A church heals when it loves the Lord more than the hurt


Right after the NCAA National Championship game, the whole Crimson Tide fan base hurt. Why? They lost, and they were accustomed to winning.

What happens when a whole group of people are hurt? They look for someone to blame. For the first time, I saw people questioning Nick Saban's coaching genius. They withdraw. My friends who are 'Bama fans were strangely missing from social media the day after the game. They vow revenge. "Wait 'til next year," they say, naturally assuming a return to the National Championship. They trumpet their past accomplishments. Alabama fans reminded us they had more national championships than anyone else (which always has to be qualified by saying "in the poll era," since technically, that amazing football power, Yale, has the most). Oddly, they start to fight among themselves. This is the strangest phenomena of all. The Roll Tide fan sites were filled with debates about recruiting, quarterbacks, coaching and play-calling. They started calling each other names even though they were on the same side!

What happens when a church feels like it is losing? They look for someone to blame, usually the pastor. "If we just had the right pastor (my wife's cousin's brother-in-law), we'd be growing." One of the reasons pastors get fired so often is people think the pastor/coach is the reason the church isn't doing well. One pastor told me with frustration, "I can tell them what God wants, but I can't do it for them."

What happens when a church feels like it is losing? They withdraw. Outreach isn't a priority. "Let's take care of our own," is the unspoken priority. Preservation of the building receives the attention and the funding, not doing ministry. "We want a pastor who is good at visiting," not, "we want a pastor who will lead us." Everything the church does must be "safe." Real issues are not addressed.

What happens when a church feels like it is losing? They worship the past. "Remember when we filled up this sanctuary?" They have history rooms, not mission rooms. Old programs that worked in the 1950s are perpetuated because they worked in the old days, not because they meet needs today. Old nursery furniture is kept because "It was good enough for my children (who are now 45 and 38)."

What happens when a church feels like it is losing? They start to fight amongst themselves. They fight over spending money. They fight over decisions to update the building. They fight over staff. They fight over control. They do not fight, however, over the future, because it is too scary.

When churches fight, people get hurt. Staff are expected to make bricks without straw and are fired when they do not recreate the "good old days." People on the fringe are overlooked because they don't "belong." Grace is not given to people who threaten the status quo. The fights in church conference or in committee meeting get more vicious. Labels are applied. Sides are chosen. "Us vs.
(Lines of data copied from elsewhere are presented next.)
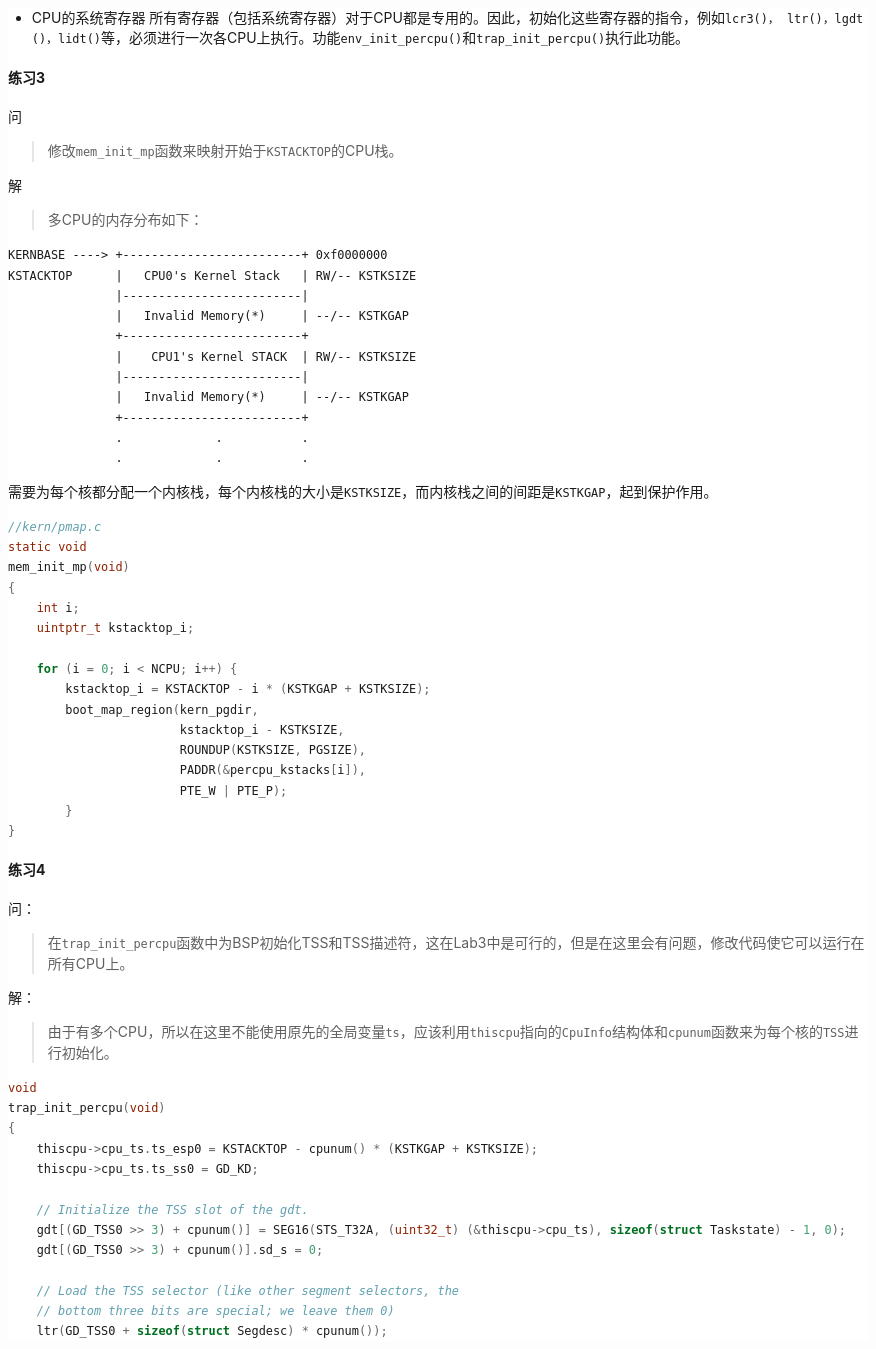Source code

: * CPU的系统寄存器
所有寄存器（包括系统寄存器）对于CPU都是专用的。因此，初始化这些寄存器的指令，例如`lcr3()， ltr()，lgdt()，lidt()`等，必须进行一次各CPU上执行。功能`env_init_percpu()`和`trap_init_percpu()`执行此功能。

#### 练习3
问
> 修改`mem_init_mp`函数来映射开始于`KSTACKTOP`的CPU栈。

解
> 多CPU的内存分布如下：
```
KERNBASE ----> +-------------------------+ 0xf0000000
KSTACKTOP      |   CPU0's Kernel Stack   | RW/-- KSTKSIZE
               |-------------------------|
               |   Invalid Memory(*)     | --/-- KSTKGAP
               +-------------------------+
               |    CPU1's Kernel STACK  | RW/-- KSTKSIZE
               |-------------------------|
               |   Invalid Memory(*)     | --/-- KSTKGAP
               +-------------------------+
               .             .           .
               .             .           .

```
需要为每个核都分配一个内核栈，每个内核栈的大小是`KSTKSIZE`，而内核栈之间的间距是`KSTKGAP`，起到保护作用。
``` c
//kern/pmap.c
static void
mem_init_mp(void)
{
    int i;
    uintptr_t kstacktop_i;

    for (i = 0; i < NCPU; i++) {
        kstacktop_i = KSTACKTOP - i * (KSTKGAP + KSTKSIZE);
        boot_map_region(kern_pgdir,
                        kstacktop_i - KSTKSIZE,
                        ROUNDUP(KSTKSIZE, PGSIZE),
                        PADDR(&percpu_kstacks[i]),
                        PTE_W | PTE_P);
        }
}
```

#### 练习4
问：
> 在`trap_init_percpu`函数中为BSP初始化TSS和TSS描述符，这在Lab3中是可行的，但是在这里会有问题，修改代码使它可以运行在所有CPU上。

解：
> 由于有多个CPU，所以在这里不能使用原先的全局变量`ts`，应该利用`thiscpu`指向的`CpuInfo`结构体和`cpunum`函数来为每个核的`TSS`进行初始化。
``` c
void
trap_init_percpu(void)
{
    thiscpu->cpu_ts.ts_esp0 = KSTACKTOP - cpunum() * (KSTKGAP + KSTKSIZE);
    thiscpu->cpu_ts.ts_ss0 = GD_KD;

    // Initialize the TSS slot of the gdt.
    gdt[(GD_TSS0 >> 3) + cpunum()] = SEG16(STS_T32A, (uint32_t) (&thiscpu->cpu_ts), sizeof(struct Taskstate) - 1, 0);
    gdt[(GD_TSS0 >> 3) + cpunum()].sd_s = 0;

    // Load the TSS selector (like other segment selectors, the
    // bottom three bits are special; we leave them 0)
    ltr(GD_TSS0 + sizeof(struct Segdesc) * cpunum());

```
Them" becomes "Righteous vs. Evil."

Hurt churches hurt people. When a church feels like it is losing, it is hurting. Toxicity sets in. Healthier people will leave. Some will stay out of loyalty to the past. No one is asking, "How do I love the people in this church like Jesus?"
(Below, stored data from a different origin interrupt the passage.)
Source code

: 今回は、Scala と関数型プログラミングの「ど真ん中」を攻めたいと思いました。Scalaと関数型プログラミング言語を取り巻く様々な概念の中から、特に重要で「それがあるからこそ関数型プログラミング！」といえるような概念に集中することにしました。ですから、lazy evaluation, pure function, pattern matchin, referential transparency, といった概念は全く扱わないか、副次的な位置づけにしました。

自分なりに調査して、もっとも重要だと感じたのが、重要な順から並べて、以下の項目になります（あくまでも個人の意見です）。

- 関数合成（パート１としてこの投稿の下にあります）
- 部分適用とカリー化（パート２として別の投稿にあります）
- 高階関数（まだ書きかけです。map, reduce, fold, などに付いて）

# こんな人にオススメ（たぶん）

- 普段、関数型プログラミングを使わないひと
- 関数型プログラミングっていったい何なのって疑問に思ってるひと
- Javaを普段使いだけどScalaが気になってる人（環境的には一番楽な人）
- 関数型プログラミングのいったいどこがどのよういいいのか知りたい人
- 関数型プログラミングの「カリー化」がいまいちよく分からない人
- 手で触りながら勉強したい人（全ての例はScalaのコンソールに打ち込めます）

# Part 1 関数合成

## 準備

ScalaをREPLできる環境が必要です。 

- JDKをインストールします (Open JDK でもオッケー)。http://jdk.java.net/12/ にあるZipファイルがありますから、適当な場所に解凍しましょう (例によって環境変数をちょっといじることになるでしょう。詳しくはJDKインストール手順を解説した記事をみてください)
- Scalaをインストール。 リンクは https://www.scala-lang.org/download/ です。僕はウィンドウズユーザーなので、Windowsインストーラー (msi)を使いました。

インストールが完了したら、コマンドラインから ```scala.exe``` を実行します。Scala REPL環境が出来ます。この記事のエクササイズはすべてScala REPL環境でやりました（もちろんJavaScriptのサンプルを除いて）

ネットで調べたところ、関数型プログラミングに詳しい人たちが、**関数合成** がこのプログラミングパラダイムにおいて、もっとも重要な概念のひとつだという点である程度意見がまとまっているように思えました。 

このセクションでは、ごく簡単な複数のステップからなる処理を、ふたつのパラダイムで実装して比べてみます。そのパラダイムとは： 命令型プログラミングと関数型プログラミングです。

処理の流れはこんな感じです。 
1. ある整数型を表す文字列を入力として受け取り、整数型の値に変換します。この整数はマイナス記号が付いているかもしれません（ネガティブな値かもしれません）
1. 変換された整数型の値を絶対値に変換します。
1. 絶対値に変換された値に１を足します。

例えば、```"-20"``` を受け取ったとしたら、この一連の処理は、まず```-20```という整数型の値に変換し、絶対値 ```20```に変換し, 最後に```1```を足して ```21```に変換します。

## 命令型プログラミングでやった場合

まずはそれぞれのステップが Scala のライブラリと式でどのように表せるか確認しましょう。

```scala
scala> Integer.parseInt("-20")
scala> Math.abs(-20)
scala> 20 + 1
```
How do you heal church hurt? It's simple, really. The people in the church must decide they want to follow Jesus more than they want to blame, more than they want to withdraw, more than they want to remember the past, and more than they want to fight. They beg God for his power to overtake them. They commit themselves to discover God's mission. The only way a church heals its hurt is to love the Lord more than it loves the hurt.

This is hard work. It requires the leadership to seek the wisdom of God. It requires the people of the church to be humble and broken before the Lord, asking forgiveness as a church and desiring more than anything the wisdom and power of God. It requires the people to live in grace, being filled with His love and being grateful for His mercy.

Is this possible? Yes. I've seen churches do this hard work. The wounds heal. The divisions close. Health is returned. People are helped, not hurt.

Sometimes churches do not want to do this hard work. They choose the easier path of dysfunction. People in these churches must decide if they need to find a healthier church or if they are called to be part of the faithful remnant that is to reclaim God's power and wisdom for that church. Unfortunately, many decide to stay unhealthy in the unhealthy church. More people are hurt.

Churches are not meant to hurt people by their own hurt. Churches are meant to be places of grace, telling the good news of Jesus. Imagine the world if churches were healthy places of hope.

Clay Smith is the lead pastor of Alice Drive Baptist Church in Sumter.